Literary Characters
OF THE BABY NAME AGNES
Agnes Grey is the titular character of Anne Bronte’s first novel, published in 1847. Agnes is a humble governess (well, who among the Brontes’ heroines isn’t?!) whose indignities suffered at the hands of heedless employers are heart-wrenching. Agnes is employed by a series of heartless rich people who think their children are perfect; the children, of course, are anything but. Poor Agnes seems to have little recourse, and she is, in fact, powerless. To be young, poor and female in her time was to have innocently signed on for a life of hardship. The only solution was to find a man, which Agnes does, in the person of the good parson, Edward Weston. After the usual misunderstandings, they marry and live happily ever after in the finest of Victorian traditions. Anne Bronte’s own fate was not as fortunate – she got the governess part, but she didn’t get the man. Moreover, she died of tuberculosis at the age of twenty-nine. Even marrying a parson would be preferable.

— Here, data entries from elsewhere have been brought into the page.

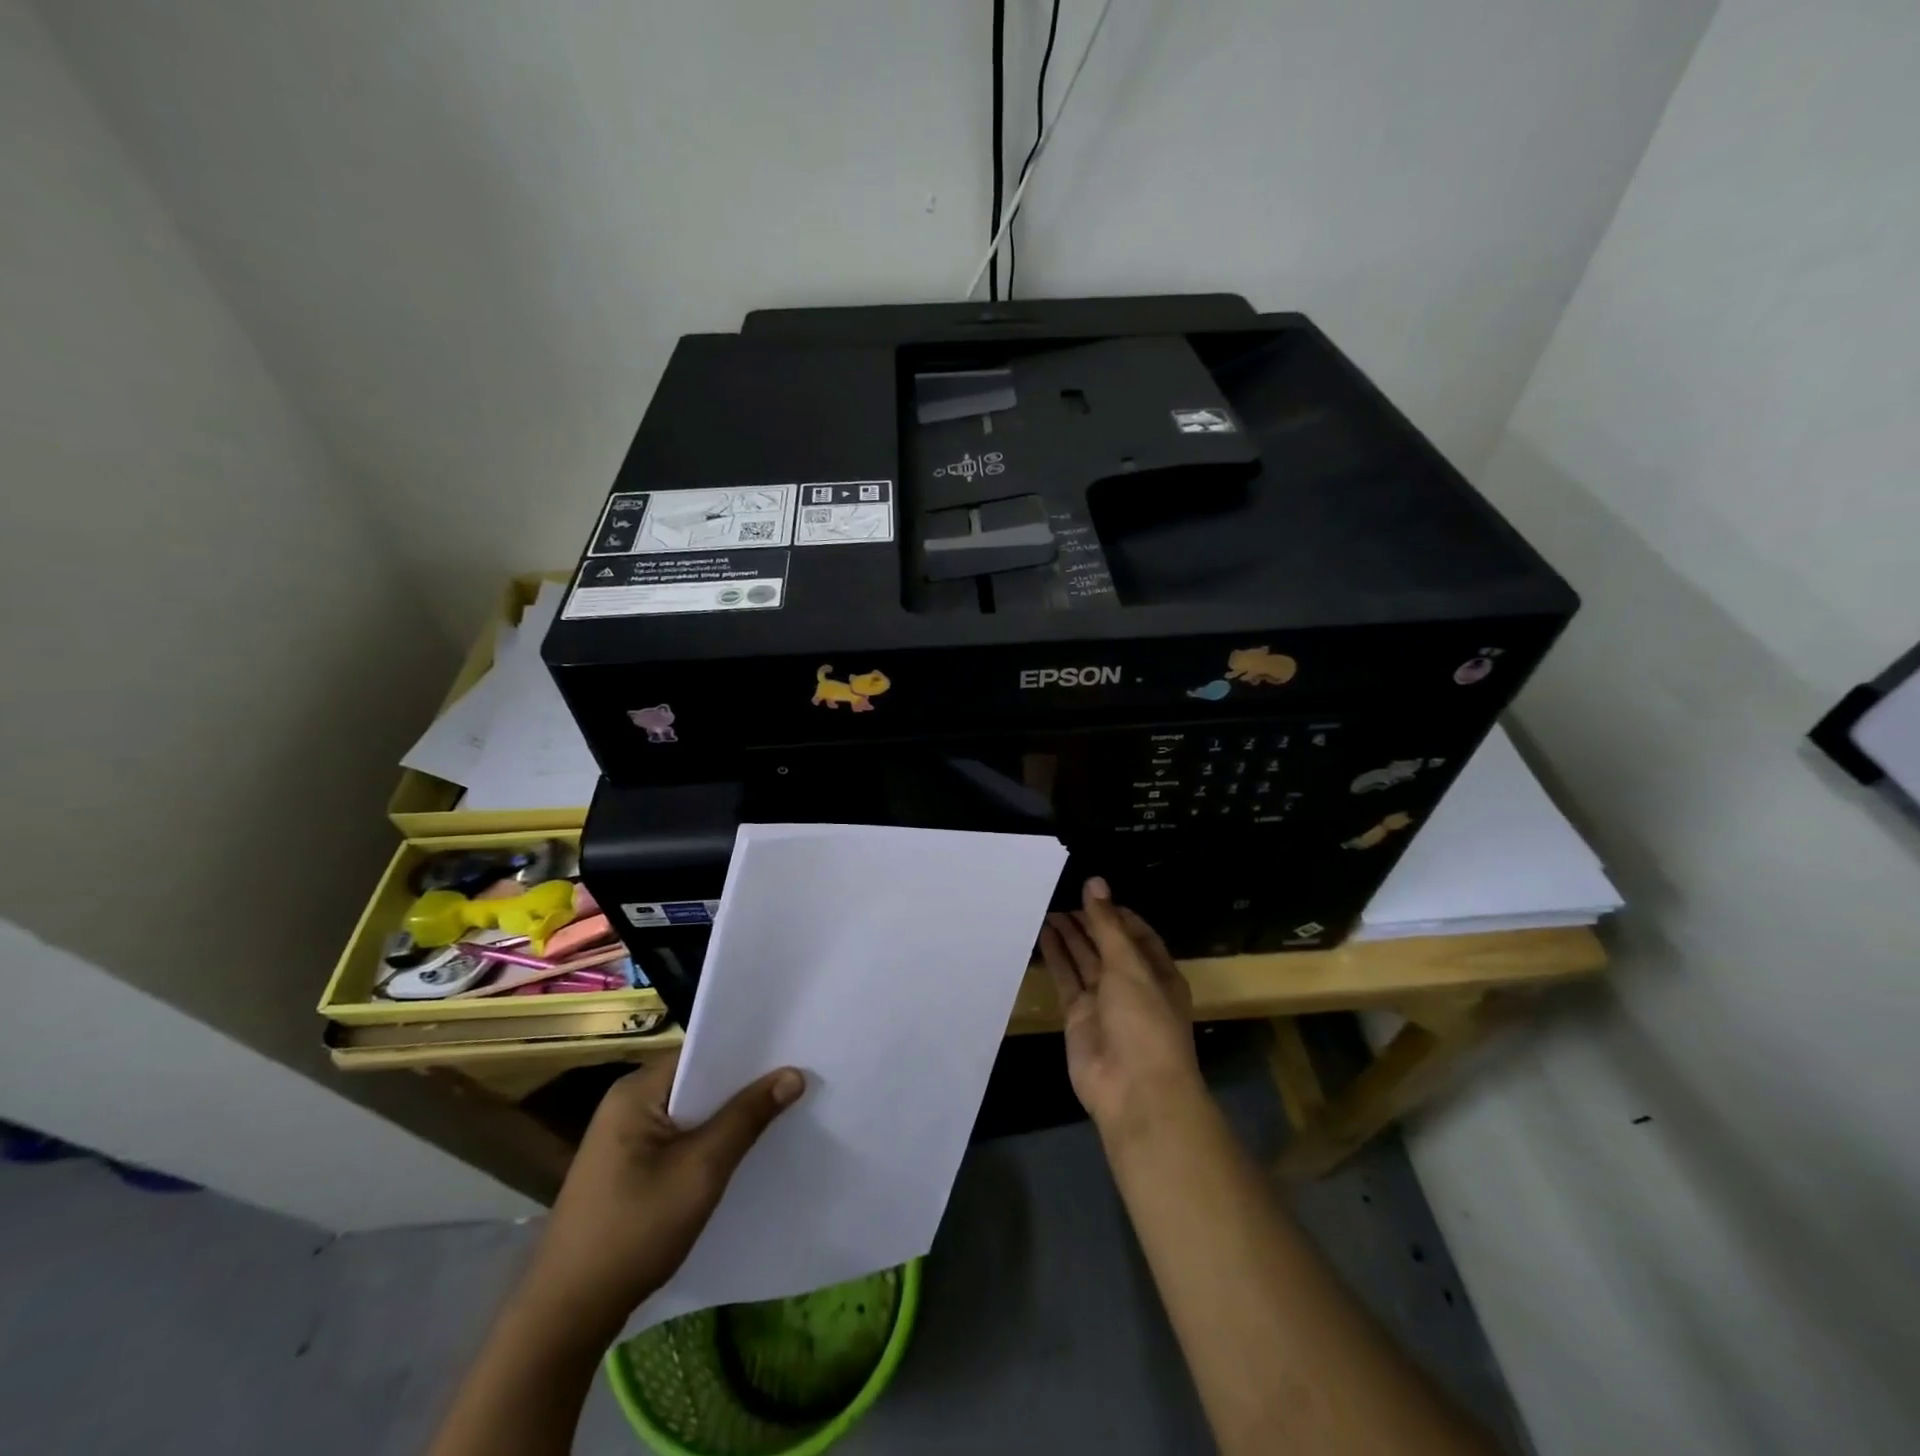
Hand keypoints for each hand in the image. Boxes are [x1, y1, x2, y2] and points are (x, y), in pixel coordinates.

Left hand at [524, 1052, 804, 1328]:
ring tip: (778, 1112)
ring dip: (726, 1116)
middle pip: (697, 1080)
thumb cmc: (634, 1231)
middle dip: (741, 1086)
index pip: (701, 1052)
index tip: (790, 1053)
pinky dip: (708, 1141)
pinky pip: (678, 1138)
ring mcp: (624, 1137)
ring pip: (690, 1112)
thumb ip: (747, 1118)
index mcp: (636, 1091)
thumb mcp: (701, 1170)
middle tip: (795, 1082)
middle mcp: (627, 1103)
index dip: (746, 1052)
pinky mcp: (627, 1167)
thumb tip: (793, 1074)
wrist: (565, 1317)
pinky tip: (738, 1153)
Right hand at [1039, 877, 1200, 1139]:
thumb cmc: (1144, 1021)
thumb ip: (1107, 924)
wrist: (1134, 1091)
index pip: (1136, 934)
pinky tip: (1041, 934)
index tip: (1090, 891)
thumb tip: (1095, 881)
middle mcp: (1131, 984)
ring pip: (1084, 960)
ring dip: (1068, 935)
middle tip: (1059, 893)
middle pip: (1107, 945)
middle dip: (1088, 921)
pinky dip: (1055, 958)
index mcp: (1157, 972)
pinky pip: (1065, 980)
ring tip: (1045, 906)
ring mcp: (1104, 1002)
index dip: (1114, 912)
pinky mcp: (1078, 1017)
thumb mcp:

Agnes Wickfield is a character in Charles Dickens’ 1850 masterpiece, Personal History, Adventures, Experience and Observation of David Copperfield the Younger of Blunderstone Rookery (Which He Never Meant to Publish on Any Account), familiarly known to most of us as David Copperfield . Agnes is the “angel” of the story, famously always pointing upward, presumably toward the heavens. A companion of David’s since childhood, she is the epitome of Victorian feminine goodness and purity, tenderly caring for her father and stoically loving David while he lusts after the adorable (if dim)Dora and others. Patience and virtue win the Victorian day. After David and Dora marry and she succumbs to a fatal miscarriage (nursed by Agnes, no less!), David comes to his senses and marries the patient, angelic, sensible and long-suffering Agnes. And she, no wilting violet, produces not one, not two, well, go and count them yourself – healthy children. We are led to believe, in spite of all this, that Agnes lived happily ever after.
Agnes is the name of the baby stolen by gypsies, who replace her in her crib with the disfigured infant Quasimodo, in Victor Hugo’s 1831 novel, The Hunchback of Notre Dame. Her mother flees Rheims in her grief, and the baby Quasimodo is sent to the orphanage at Notre Dame. In the meantime, having been renamed Esmeralda and happily raised by the gypsies, the baby Agnes grows up to live with them in Paris and earns a living as a dancer. She comes to the attention of the evil Frollo and is rescued from a fate worse than death by the kind-hearted Quasimodo. He, in turn is aided by her when he runs afoul of the law, but ultimately, they both succumb to a tragic end. The story has had many treatments, but perhaps it is the Walt Disney 1996 animated version that delights us most (and presents a happy ending). Esmeralda is as beautiful as ever, with her emerald green eyes, but she is perhaps a tad more independent and self-willed (voiced by Demi Moore). In this incarnation, both Esmeralda and Quasimodo are spared, he to come into the fruition of belief in his own self-worth, and she to a satisfying denouement in which she happily marries her true love, Captain Phoebus.